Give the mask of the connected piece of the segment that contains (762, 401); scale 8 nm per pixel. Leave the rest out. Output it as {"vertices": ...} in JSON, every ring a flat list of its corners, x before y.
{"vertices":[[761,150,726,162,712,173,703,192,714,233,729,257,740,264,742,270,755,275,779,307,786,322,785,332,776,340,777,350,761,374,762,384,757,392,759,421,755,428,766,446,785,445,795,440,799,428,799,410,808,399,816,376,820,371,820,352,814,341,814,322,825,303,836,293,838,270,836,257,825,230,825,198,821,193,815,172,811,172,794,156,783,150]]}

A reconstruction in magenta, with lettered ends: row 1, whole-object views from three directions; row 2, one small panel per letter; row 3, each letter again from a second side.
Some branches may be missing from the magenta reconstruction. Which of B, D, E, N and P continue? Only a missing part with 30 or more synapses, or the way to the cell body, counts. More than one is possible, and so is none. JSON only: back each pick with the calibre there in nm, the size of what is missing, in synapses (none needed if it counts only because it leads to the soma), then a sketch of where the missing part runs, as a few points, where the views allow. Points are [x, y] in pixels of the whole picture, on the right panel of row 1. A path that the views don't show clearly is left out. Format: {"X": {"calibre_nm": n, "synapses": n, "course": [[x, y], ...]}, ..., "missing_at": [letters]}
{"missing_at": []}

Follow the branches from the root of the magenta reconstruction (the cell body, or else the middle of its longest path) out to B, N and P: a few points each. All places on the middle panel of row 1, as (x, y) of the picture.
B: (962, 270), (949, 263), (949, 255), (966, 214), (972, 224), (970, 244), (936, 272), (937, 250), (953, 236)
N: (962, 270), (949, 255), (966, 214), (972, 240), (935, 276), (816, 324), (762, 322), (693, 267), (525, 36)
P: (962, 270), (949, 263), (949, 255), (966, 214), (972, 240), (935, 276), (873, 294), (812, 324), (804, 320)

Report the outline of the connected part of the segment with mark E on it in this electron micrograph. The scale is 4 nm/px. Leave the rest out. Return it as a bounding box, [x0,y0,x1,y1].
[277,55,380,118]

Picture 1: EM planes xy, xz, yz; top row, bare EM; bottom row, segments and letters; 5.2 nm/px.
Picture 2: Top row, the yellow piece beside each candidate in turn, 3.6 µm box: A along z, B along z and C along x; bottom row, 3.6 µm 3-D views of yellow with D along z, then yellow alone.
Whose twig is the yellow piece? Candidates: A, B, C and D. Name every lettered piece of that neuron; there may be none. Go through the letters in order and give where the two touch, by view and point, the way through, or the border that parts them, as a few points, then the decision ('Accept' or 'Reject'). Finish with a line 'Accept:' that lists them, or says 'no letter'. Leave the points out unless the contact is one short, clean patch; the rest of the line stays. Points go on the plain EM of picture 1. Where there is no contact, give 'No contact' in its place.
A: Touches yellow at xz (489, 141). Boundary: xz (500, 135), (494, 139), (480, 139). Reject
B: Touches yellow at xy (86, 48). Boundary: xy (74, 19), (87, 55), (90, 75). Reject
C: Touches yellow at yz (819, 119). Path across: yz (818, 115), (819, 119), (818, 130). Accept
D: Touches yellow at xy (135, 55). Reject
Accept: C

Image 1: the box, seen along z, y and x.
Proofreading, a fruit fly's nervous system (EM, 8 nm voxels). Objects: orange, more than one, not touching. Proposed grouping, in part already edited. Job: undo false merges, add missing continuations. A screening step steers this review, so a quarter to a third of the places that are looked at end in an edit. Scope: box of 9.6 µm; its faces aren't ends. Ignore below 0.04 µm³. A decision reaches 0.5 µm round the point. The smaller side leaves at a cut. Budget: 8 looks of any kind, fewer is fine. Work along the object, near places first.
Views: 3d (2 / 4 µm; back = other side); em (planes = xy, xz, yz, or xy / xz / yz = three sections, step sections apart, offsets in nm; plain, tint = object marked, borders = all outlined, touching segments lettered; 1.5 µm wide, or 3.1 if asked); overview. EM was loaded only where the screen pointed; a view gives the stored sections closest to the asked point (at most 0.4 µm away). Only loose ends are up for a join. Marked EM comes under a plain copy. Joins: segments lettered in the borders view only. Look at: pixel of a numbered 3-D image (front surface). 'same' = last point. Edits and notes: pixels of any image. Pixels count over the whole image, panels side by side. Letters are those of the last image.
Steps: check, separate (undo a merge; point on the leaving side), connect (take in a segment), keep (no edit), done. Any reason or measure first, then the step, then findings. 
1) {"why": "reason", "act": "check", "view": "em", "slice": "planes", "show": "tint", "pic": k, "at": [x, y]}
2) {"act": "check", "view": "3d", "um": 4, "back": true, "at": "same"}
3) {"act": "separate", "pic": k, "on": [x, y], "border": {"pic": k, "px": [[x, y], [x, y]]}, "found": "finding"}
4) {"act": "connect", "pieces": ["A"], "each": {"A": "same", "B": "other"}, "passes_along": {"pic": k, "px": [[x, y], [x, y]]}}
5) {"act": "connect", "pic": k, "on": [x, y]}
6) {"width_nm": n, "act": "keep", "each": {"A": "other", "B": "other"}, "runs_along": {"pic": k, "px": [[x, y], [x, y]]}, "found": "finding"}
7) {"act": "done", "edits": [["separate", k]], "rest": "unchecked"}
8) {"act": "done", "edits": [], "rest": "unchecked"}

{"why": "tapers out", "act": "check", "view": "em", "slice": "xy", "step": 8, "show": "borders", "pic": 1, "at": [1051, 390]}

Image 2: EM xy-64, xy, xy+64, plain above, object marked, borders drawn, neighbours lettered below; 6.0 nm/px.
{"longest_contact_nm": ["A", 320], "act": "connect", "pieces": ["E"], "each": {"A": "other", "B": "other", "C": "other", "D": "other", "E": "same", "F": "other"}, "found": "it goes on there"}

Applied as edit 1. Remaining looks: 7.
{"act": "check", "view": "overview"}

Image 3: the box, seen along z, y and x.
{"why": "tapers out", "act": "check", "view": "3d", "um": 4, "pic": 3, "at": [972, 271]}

________________________

▶ WHAT TO PRODUCE
Every line above that contains the word "reason" should be reported.

▶ WRITTEN REPLY
Steps: check, separate (undo a merge; point on the leaving side), connect (take in a segment), keep (no edit), done. Any reason or measure first, then the step, then findings. 
1) {"why": "reason", "act": "check", "view": "em", "slice": "planes", "show": "tint", "pic": k, "at": [x, y]}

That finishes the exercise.